Where providing access would reveal the intentions of an organisation in relation to negotiations with the individual in such a way as to prejudice those negotiations, some providers may hide information from consumers who, providers believe, wish to complain. In the present draft Bill the organisation is made the judge of what will prejudice negotiations as opposed to information that the consumer may need simply to negotiate on an equitable basis. This situation illustrates the need for an appeal mechanism to a neutral authority that can make binding rulings. We would prefer this to be the Privacy Commissioner, backed up by courts or ADJR review, but in the absence of such an apporach, we recommend that organisations must agree to the use of mutually agreed arbitrator to review the reasonableness of decisions and actions by the organisation.

Sensitive Information

The operations of some non-profit organisations reach deeply into the lives of some consumers and we recommend that only such information as relates to their non-commercial activities should be exempted from scrutiny.

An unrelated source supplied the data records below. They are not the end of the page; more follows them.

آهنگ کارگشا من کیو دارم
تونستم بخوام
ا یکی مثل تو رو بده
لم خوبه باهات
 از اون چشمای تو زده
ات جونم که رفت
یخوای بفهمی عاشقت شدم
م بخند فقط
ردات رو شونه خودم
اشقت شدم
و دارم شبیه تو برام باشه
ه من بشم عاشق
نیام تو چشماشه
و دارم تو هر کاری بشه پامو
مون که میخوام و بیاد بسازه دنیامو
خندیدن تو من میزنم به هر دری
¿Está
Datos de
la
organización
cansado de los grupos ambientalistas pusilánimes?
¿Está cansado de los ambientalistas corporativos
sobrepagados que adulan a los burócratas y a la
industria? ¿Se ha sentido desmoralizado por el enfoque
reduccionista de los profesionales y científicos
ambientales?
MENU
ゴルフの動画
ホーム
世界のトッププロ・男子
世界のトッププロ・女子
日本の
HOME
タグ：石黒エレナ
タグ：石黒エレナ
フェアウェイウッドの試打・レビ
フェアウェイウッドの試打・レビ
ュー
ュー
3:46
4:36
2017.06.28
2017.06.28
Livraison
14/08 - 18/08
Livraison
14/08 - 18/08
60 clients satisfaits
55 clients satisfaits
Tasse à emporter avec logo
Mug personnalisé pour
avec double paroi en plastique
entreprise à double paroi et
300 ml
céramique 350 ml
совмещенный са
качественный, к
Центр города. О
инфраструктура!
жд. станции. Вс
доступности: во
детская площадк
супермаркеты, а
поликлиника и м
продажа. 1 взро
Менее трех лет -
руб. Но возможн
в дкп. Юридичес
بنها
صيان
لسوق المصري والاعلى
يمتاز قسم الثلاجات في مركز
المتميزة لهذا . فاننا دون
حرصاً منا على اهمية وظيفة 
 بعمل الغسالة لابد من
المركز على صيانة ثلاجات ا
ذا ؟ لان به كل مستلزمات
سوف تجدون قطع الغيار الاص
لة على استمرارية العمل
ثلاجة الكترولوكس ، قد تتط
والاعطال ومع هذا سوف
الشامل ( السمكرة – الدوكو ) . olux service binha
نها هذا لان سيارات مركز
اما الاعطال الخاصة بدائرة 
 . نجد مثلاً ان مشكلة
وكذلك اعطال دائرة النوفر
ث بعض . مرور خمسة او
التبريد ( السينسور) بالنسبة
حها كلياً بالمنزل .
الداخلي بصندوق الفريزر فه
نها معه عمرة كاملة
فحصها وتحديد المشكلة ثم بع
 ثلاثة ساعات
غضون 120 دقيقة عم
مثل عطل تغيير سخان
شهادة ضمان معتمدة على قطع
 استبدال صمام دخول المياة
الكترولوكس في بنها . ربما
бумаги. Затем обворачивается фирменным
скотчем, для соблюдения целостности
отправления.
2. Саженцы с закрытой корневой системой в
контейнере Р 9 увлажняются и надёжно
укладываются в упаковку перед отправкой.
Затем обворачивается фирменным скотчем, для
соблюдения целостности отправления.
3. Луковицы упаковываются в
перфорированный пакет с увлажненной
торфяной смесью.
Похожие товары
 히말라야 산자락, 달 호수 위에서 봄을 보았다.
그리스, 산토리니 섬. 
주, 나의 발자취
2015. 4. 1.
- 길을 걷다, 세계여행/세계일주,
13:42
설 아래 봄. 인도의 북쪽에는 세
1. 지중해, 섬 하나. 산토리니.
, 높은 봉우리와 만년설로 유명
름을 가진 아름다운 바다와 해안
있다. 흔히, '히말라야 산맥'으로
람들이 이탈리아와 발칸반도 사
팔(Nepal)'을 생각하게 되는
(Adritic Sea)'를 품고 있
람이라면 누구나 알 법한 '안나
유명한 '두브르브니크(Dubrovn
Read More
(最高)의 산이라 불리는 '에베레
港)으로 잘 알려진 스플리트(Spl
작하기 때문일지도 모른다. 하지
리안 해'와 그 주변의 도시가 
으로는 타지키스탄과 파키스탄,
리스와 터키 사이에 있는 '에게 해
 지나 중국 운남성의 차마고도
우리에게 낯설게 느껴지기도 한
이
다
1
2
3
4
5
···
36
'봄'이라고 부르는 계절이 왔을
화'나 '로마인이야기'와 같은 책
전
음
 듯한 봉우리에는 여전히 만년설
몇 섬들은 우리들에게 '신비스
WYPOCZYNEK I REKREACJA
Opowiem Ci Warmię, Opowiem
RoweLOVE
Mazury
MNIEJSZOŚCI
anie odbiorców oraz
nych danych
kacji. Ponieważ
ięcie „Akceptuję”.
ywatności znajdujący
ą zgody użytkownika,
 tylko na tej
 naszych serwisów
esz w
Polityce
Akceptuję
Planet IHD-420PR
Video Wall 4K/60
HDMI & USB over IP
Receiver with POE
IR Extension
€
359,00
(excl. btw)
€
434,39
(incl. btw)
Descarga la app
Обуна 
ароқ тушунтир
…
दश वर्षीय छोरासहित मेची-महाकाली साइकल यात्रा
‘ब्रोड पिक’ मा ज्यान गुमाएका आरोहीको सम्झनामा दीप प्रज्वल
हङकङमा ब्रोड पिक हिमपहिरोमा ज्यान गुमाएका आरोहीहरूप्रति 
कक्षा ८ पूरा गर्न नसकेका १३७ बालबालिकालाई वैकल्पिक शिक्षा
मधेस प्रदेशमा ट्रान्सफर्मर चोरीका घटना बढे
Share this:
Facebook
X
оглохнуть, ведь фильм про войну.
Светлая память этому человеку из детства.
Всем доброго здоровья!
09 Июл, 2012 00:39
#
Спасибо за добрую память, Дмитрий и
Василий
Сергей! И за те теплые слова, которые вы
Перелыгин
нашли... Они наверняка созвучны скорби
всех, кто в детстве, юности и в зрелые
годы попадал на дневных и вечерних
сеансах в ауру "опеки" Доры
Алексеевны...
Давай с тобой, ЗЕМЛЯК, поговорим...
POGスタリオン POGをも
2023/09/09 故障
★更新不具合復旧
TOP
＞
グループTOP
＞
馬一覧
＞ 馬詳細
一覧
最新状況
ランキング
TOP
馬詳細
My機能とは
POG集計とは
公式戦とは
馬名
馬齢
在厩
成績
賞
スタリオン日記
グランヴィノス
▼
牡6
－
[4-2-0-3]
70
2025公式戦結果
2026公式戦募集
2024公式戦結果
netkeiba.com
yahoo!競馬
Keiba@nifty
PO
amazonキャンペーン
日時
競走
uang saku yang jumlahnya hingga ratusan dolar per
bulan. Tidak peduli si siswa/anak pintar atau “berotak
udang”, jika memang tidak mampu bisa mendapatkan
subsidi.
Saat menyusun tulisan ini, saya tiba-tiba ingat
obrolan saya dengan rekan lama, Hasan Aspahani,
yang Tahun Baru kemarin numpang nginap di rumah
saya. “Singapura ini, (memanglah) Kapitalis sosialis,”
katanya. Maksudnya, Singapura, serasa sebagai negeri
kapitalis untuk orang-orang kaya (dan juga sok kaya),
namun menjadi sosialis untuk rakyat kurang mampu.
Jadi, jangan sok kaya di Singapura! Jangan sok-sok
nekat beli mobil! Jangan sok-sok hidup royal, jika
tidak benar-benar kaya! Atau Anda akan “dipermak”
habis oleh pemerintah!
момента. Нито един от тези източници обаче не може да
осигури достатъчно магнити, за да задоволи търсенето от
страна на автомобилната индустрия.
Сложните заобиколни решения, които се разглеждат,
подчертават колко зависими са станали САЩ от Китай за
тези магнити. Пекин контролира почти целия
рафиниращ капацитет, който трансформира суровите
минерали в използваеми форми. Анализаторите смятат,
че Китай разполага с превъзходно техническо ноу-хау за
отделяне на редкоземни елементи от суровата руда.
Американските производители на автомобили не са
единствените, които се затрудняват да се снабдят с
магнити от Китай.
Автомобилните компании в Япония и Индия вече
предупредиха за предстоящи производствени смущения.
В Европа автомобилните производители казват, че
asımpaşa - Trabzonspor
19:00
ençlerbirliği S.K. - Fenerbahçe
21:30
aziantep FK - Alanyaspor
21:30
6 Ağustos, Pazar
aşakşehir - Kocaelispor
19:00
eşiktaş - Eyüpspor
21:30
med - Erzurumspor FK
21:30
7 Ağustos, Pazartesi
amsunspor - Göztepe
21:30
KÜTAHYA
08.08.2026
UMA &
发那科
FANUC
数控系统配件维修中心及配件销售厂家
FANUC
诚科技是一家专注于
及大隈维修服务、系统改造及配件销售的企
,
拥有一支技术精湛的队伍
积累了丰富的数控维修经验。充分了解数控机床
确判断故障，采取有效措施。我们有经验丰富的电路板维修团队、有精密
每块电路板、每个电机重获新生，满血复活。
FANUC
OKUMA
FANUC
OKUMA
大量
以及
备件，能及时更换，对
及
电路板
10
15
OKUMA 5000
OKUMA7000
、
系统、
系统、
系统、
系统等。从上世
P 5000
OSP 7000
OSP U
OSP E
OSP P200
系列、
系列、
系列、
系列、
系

We do not feel the consumers’ interests should be overridden by professional bodies, however constituted or conducted. We are very concerned by the question of who judges in the specific instance "purpose cannot be served by the collection of information that does not identify the individual or from which the individual’s identity cannot reasonably be ascertained". It is in the very act of interpreting purportedly authoritative codes and guidelines that significant uncertainty for consumers arises. Therefore we recommend that de-identified data be allowed only for research relevant to public health or public safety purposes.